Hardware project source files
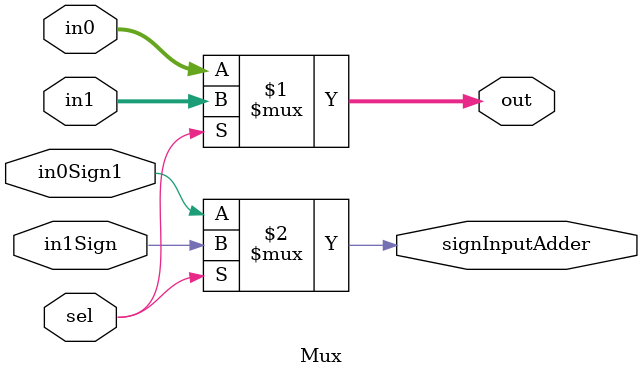
<source format=v>
module Mux( in0Sign1, in1Sign, in0,in1,sel,out,signInputAdder);
input [22:0] in0,in1;
input in0Sign1,in1Sign;
input sel;
output [22:0]out;
output signInputAdder;
assign out=(sel)?in1:in0;
assign signInputAdder=(sel)?in1Sign:in0Sign1;

endmodule

</source>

- **Work to be completed**:
Each line of the data above containing the string "output" is to be copied.

- **Answer for this exercise**:
output [22:0]out;
output signInputAdder;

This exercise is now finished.